Chords from another planet

Share a favourite harmonic moment.

I guess this could either be a chord change, or a bunch of chords. Or the sound of a chord, maybe. Often with a beautiful harmonic moment, it’s the accumulation of things that lead up to a harmonic shift. It might involve preparation, anticipation, surprise, modulation. All kinds of good stuff.

One of my favourite harmonic moments happens at the end of Chopin’s Prelude in E minor. It’s at 1:30 – 1:32 ish on this recording. Stomach crunching. It will make you want to curl up into a ball.
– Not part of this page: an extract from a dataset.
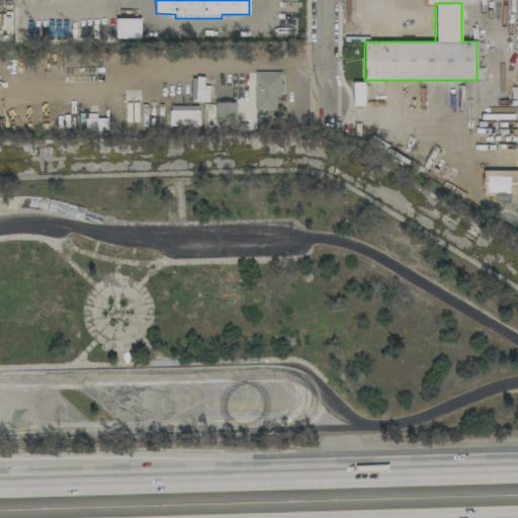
[(141,18),(115,18),(115,37),(141,37),(141,18)]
If you have Spotify, then you can share a nice harmonic thing by adding a track to this collaborative playlist, as well as checking out whatever else anyone adds. Be sure to point out what it is that’s so delightful to you in this here comment box.

*I should point out that if you read this blog via an RSS reader or you have it delivered to your e-mail, then you’ll miss the comments. These, if there are any, and the comment box are found on my site below the post. Please use it, as it’s so enlightening to read new ideas, turn over a few rocks, feel the sparks. And that is what this is all about :)

Comments on Chords from another planet

  1. Mike Outram says:

    Great stuff, thanks for sharing :)

  2. Ben Fogerty says:

    I really love 2.35-2.42 of this recording of Walton’s Piano Quartet, then the sequences from 3.11-3.25. I always think he cuts effortless through lovely changes, and his ideas would be great for soloing over!

  3. Mike Outram says:

    All good stuff there, Chris. Lots of that kind of thing in country guitar playing and Frisell does that a fair bit, too. Best M

  4. Mike Outram says:

    Thanks, Ruben. Love that tune. Thanks for taking the time to explain what’s happening, too :)

  5. tony heiberg says:

    My favourite harmonic moments occur in the third movement of John Mclaughlin’s Mediterranean Concerto – particularly during the flute/guitar duet.

  6. Chris says:

    This might be a bit off-centre as I’m currently preoccupied with acoustic fingerstyle playing. However this is taking me into new spaces and forcing me to think about harmony in different ways. I’m using open strings when possible to get a harp-like sustain. I’ve figured out ways to play scales across the strings so the notes ring out together and I’m discovering a lot of new melody chord ideas using dissonance. Mostly these need to be played as arpeggios- don’t play all the notes at once! For example playing a C maj 7 fretting the C at fret 3 on the 5th string and the C on fret 5 of the 3rd string- with the other strings open; or add in a D on the second string and you are starting to build a “harp” scale across the strings. Another idea- In G, over something like G7/C7/F7/Bb7/A7/D7/G/D7: play the Bb7 in the bass with open strings on top (Bb – Ab D B E) or (Bb E Bb G B E) for a dissonant b9 b5 effect- you need to experiment with patterns across the strings. And this is a nice D half diminished with an open E string on top (- D Ab C F E ) which I use in “Over the Rainbow” which you can hear on my new YouTube channel here:

    http://www.youtube.com/user/Chrisdoesguitar?blend=2&ob=5

  7. Ruben Kenig says:

    From the pop idiom I love the harmony and melody of “In My Room” from the Beach Boys’ Surfer Girl album.

    After setting us up with a pop cliche I vi ii V intro the verse starts by sitting on the tonic for a whole four bar phrase while the melody climbs the triad. The fifth bar is tonic also with the fifth in the melody, but then comes a lovely surprise a bVIImaj7 chord with the major 7 in the melody. This resolves back to tonic.

    The bVIImaj7 feels surprising, I think largely due to the maj7th, but it also fits in a pretty traditional pop song as the only non-diatonic note in the chord is the root and the maj7th in the melody adds a much more progressive feel to the harmony than would be normal for this kind of song.